En el verano de 1913 comencé a
mostrar signos de tedio y de disminución de mi interés y a insinuar a varios de
los que se relacionaban conmigo que podía esperarse pronto algún cambio en mí.
Hablaba de recuerdos que pertenecían a mi vida anterior, aunque la mayor parte
de quienes me escuchaban no me consideraban sincero, puesto que los detalles
que daba eran casuales y podía haberlos conocido estudiando mis documentos
particulares antiguos.
A mediados de agosto regresé a
Arkham y volví a abrir mi casa de la calle Crane, tanto tiempo cerrada. instalé
allí un mecanismo con el más curioso de los aspectos, construido pieza a pieza
por distintos fabricantes europeos y americanos de aparatos científicos, un
mecanismo que guardé celosamente de la vista de todo aquel con inteligencia suficiente
como para analizarlo.
Los que lo vieron, un mecánico,
una criada y la nueva ama de llaves, dicen que era una rara mezcla de palancas,
ruedas y espejos, aunque sólo midiera sesenta centímetros de alto, treinta de
ancho y otro tanto de profundidad. El espejo central era convexo y circular.
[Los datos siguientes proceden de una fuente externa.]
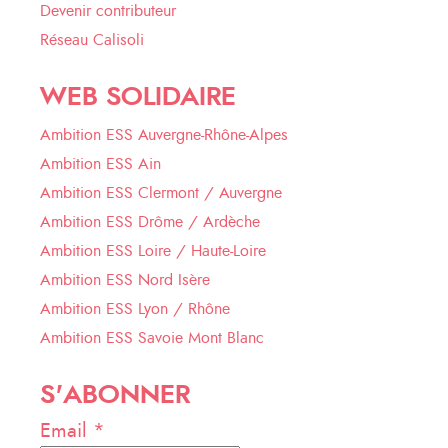
Devenir contributeur
Réseau Calisoli
WEB SOLIDAIRE
Ambition ESS Auvergne-Rhône-Alpes
Ambition ESS Ain
Ambition ESS Clermont / Auvergne
Ambition ESS Drôme / Ardèche
Ambition ESS Loire / Haute-Loire
Ambition ESS Nord Isère
Ambition ESS Lyon / Rhône
Ambition ESS Savoie Mont Blanc
S'ABONNER
Email *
Todos estos detalles los he obtenido tras hablar con tantos fabricantes de sus
partes como me fue posible localizar.
En la tarde del viernes 26 de
septiembre concedí permiso al ama de llaves y a la doncella hasta el mediodía
siguiente. Las luces de la casa permanecieron encendidas hasta bien tarde y un
hombre delgado, moreno, de curioso aspecto extranjero, llegó en automóvil.
Sobre la una de la madrugada
fueron vistas las luces por última vez. A los dos y cuarto un policía notó que
en el edificio reinaba la oscuridad, pero el vehículo del extranje ro
permanecía estacionado Junto al bordillo de la acera. A las cuatro, el coche se
había ido ya.
A las seis de la madrugada una
voz extranjera, titubeante, pedía por teléfono al doctor Wilson que viniera a
mi casa y me asistiera, ya que sufría un ligero desvanecimiento. Esta llamada
-una conferencia- fue localizada más tarde como realizada desde una cabina
telefónica de la Estación del Norte, en Boston, pero sin poderse hallar rastro
alguno del comunicante extranjero.
Cuando el médico llegó, me
encontró inconsciente en una mecedora de la sala de estar, con una mesita
delante. Sobre el tablero de la mesita aparecían ciertos arañazos, indicadores
de que allí había estado colocado algún pesado objeto. La extraña máquina
faltaba y nunca se volvió a saber de ella. Sin duda, el extranjero delgado y
moreno debió llevársela consigo.
En la chimenea de la biblioteca
se veían abundantes cenizas, con toda evidencia restos de los papeles que
escribí desde que me sobrevino la amnesia. El doctor Wilson me encontró con una
respiración muy peculiar, pero después de inyectarme un sedante mi respiración
se hizo más normal.
A las 11. 15 de la mañana del 27
de septiembre, me agité con vigor, y la hasta entonces máscara facial que
parecía como congelar los músculos de mi rostro empezó a mostrar signos de
expresión. El doctor Wilson notó que dicha expresión no correspondía a mi
personalidad secundaria, sino que tenía mayor semejanza con la de mi
personalidad normal. Sobre las 11.30 murmuré sílabas curiosísimas, sílabas que
no parecían emparentadas con ningún idioma humano. Parecía también como si
luchara contra algo. Luego, alrededor del mediodía, cuando ya habían regresado
el ama de llaves y la doncella, empecé a musitar en inglés:
-De entre los economistas
ortodoxos del período, Jevons destaca una tendencia prevalente hacia la
correlación científica. Su intento de ligar el ciclo comercial de prosperidad y
depresión con el ciclo físico de las manchas solares es quizá la culminación
de...
Nathaniel Wingate Peaslee había regresado, un alma cuyo reloj marcaba todavía la mañana de aquel jueves de 1908, cuando tenía enfrente a los adormilados alumnos de la clase de Economía.